To be sure, I will invite him to a great trek through my native Kigyezi, where I just spent the better part of a month exploring the place. It will be a worthwhile journey of discovery.

 

Now, Museveni has done many good things in his long reign. The doubting Thomases are welcome to drive along the beautiful highways that dot his favoured parts of the country.

 

Ankole region, home of my in-laws, is a good example of what the president can do when he favours an area. First class all-weather roads have transformed Ankole, encouraged better trade and investment and uplifted the standards of living, even in areas that had been stuck in early twentieth century mode.

 

On the other hand, a presidential trek on foot through my home area in Kigyezi may help him understand why people chuckle each time he declares the imminence of Uganda’s middle-income status.
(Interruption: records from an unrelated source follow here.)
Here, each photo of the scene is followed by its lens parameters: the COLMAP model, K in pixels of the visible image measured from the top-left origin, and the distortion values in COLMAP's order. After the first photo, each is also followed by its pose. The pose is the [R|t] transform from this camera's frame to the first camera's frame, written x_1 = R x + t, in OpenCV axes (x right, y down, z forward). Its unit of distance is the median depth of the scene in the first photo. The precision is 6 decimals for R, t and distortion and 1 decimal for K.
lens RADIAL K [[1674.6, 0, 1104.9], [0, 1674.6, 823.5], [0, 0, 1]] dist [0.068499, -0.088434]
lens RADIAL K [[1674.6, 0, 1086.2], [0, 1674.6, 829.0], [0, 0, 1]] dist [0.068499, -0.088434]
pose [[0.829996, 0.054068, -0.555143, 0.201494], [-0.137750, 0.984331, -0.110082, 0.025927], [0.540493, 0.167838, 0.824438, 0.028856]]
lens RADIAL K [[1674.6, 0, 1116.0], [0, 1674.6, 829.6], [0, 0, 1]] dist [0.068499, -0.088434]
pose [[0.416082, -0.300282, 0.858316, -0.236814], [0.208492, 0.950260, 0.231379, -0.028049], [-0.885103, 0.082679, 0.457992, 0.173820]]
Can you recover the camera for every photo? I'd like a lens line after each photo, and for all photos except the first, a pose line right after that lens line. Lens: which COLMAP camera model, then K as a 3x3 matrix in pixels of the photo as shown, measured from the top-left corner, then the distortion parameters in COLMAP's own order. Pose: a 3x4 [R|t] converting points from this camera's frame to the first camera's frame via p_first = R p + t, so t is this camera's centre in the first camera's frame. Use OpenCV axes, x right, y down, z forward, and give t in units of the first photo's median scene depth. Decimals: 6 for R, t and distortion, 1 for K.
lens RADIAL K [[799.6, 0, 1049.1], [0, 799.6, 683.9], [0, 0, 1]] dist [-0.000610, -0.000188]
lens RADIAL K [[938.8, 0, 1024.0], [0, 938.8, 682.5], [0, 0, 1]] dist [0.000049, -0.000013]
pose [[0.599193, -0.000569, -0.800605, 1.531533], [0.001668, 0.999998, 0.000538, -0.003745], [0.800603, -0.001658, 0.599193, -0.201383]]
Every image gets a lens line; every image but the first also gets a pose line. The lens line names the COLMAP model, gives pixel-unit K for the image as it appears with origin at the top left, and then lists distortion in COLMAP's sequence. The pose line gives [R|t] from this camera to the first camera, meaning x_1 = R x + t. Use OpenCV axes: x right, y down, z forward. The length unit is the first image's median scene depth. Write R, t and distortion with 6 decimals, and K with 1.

This trek should be unhurried and unchoreographed by local MPs and other politicians who are always more eager to declare their loyalty to the ruler than to tell him the truth about their people’s plight.

 

A walk from Muhanga Municipality to Mparo, the headquarters of Rukiga District, will reveal poverty and scandalous evidence of developmental regression. The rough, potholed and untarmacked road, along with sad-looking, idle and redundant subjects in the small hamlets along the route, will make an impression even on the most hard-hearted of men.

 

It will not matter which route he takes in his exploration of Rukiga District. Except for the 11 km of tarmac on the old highway to Kabaare town and Rwanda, the president will be shocked by the effects of his obvious neglect of this and most parts of Kigyezi.

 

A trek along the road to Kisiizi Hospital, a well-managed health facility, located next to a famous waterfall, will hopefully induce feelings of guilt in a man who claims to have been effectively treated there for a childhood disease.

 

These, of course, will not be unique examples of what is really a widespread phenomenon all over the region, and other parts of the country. The problem is that the long-suffering subjects will kneel before their ruler, with arms stretched, grateful to receive morsels, in exchange for  votes that are needed to affirm a predetermined result.